Last night, with the typical eloquence of a 75 year old man using Twitter, Sen. Chuck Grassley (R-IA), the ranking member of the Senate Finance Committee wrote, “The prez is meetin w Finance and Help Demo bc doesn’t appear they on same page Finance working biparty HELP more partisan. Where Prez land?”
Translated roughly from the Twitterese, that means that President Obama met with Democrats from both the Finance Committee and Health, Education, Labor, and Pensions (HELP) Committee because they disagree about the direction health reform should take. Unsurprisingly, all signs indicate that the more liberal HELP Committee–chaired by Sen. Ted Kennedy (D-MA)–will soon introduce a fairly dramatic reform proposal, with a truly robust public insurance option. Soon thereafter, though, the Finance Committee will unveil a rather less progressive proposal of its own with the issue of the public option–how robust it will be, or whether it will be included at all–still unsettled.

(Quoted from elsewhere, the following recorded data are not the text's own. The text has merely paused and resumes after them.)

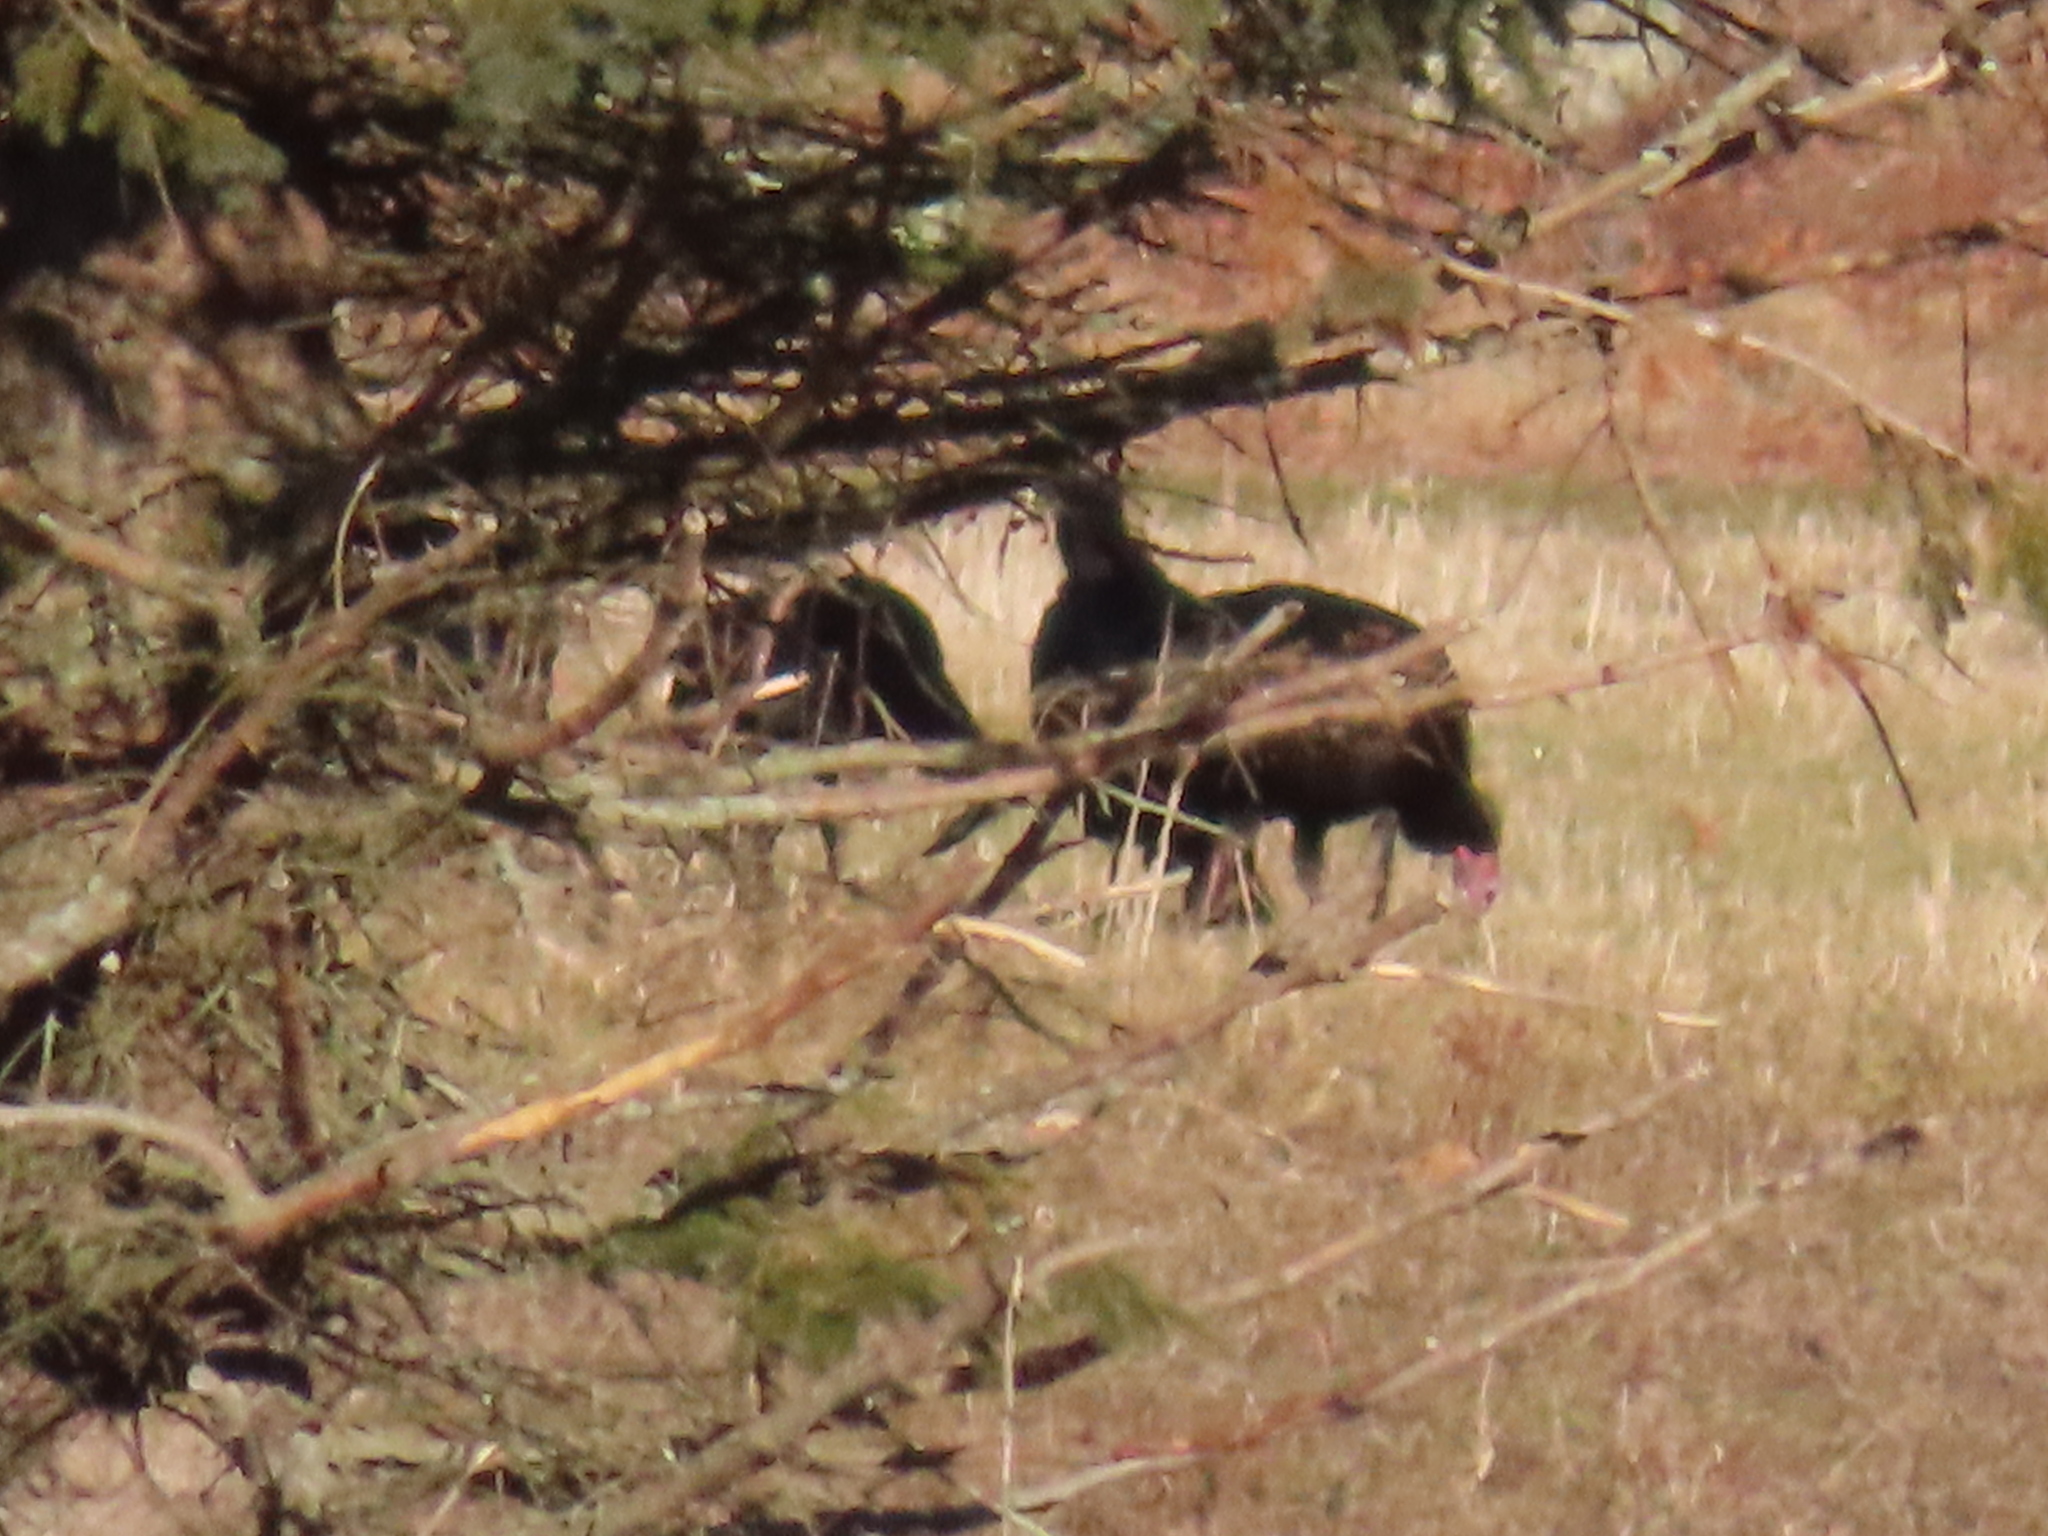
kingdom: Animalia
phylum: Chordata
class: Aves
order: Galliformes
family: Phasianidae
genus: Meleagris
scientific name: Meleagris gallopavo
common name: Wild turkey
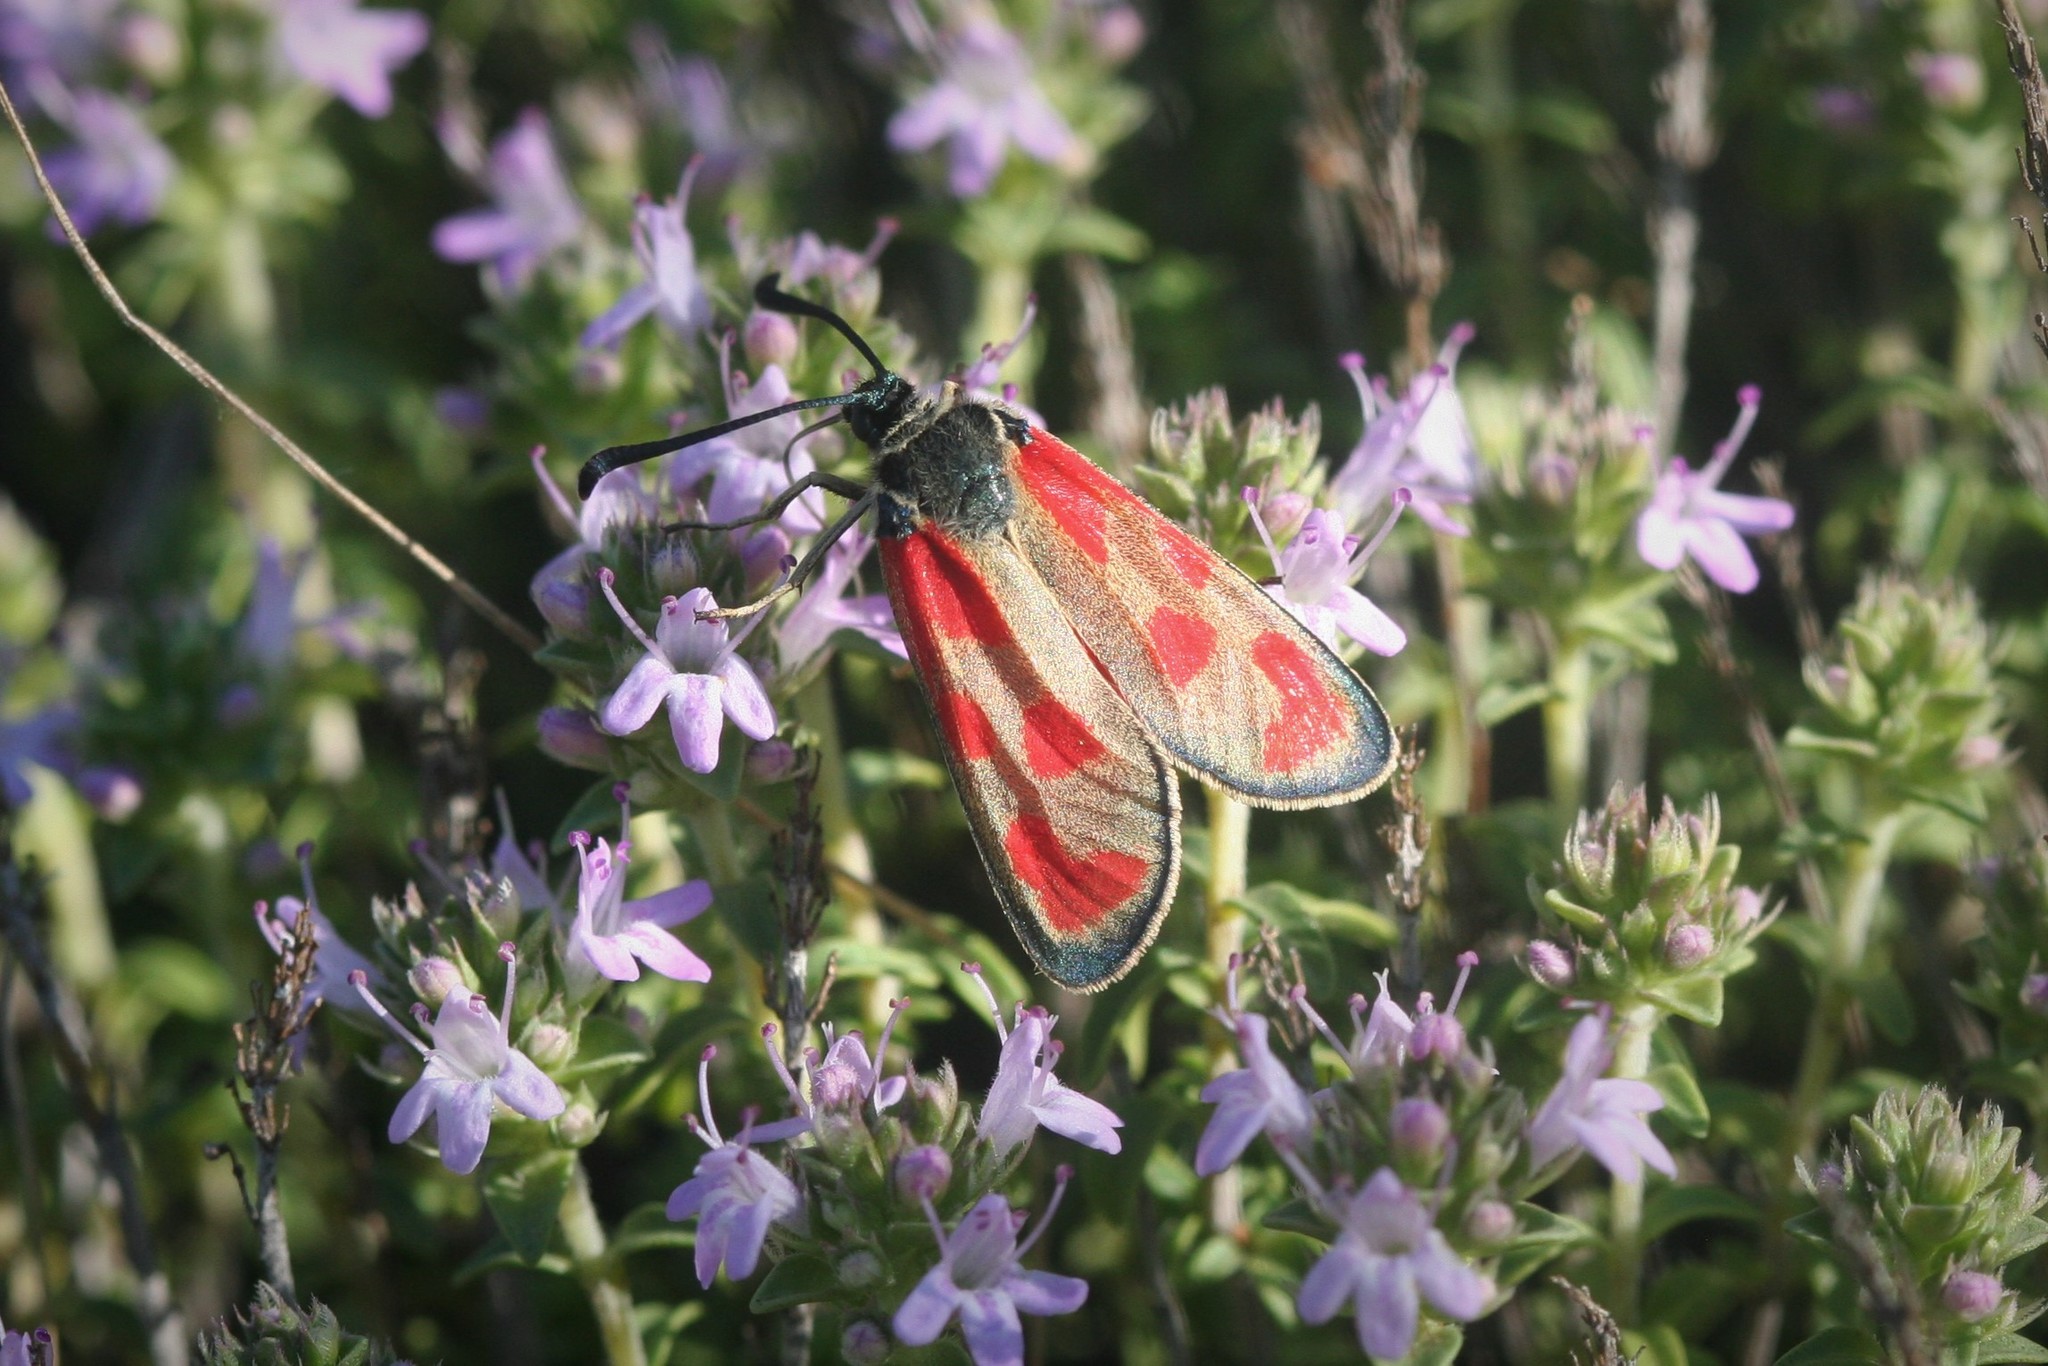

Grassley’s spinning this as a rift between partisans and centrists within the Democratic party, and in a way that rift really exists. But the political play here is somewhat more complicated.Keep in mind that Democrats have an ace up their sleeve in form of the reconciliation process. Nobody expects the Senate to sign on for a HELP-style bill, but if Republicans don’t get on board with something (like, say, the Finance bill) the Democrats can pass the HELP legislation via the budget process.
Meanwhile, if Republicans in the Senate do play along, the bills can be merged into a single piece of legislation, that looks, for the most part like the Finance Committee’s proposal. Then the House (where Henry Waxman’s Energy and Commerce Committee takes the lead) can pass something along the lines of the Kennedy bill, and the final reform bill will be negotiated in conference committee.
That syncs with the political direction Democratic party leaders have been saying the reform process will take for some time. There’s virtual unanimity among Democratic leaders on the Hill that the reconciliation process should be both a bargaining chip, and a tool of last resort, but that ideally a bill will pass through regular order. That’s why it makes sense for the Senate to advance two very different bills.
We’ll try to get you more details on yesterday’s meeting, but keep this bigger political picture in mind as the legislative process moves forward.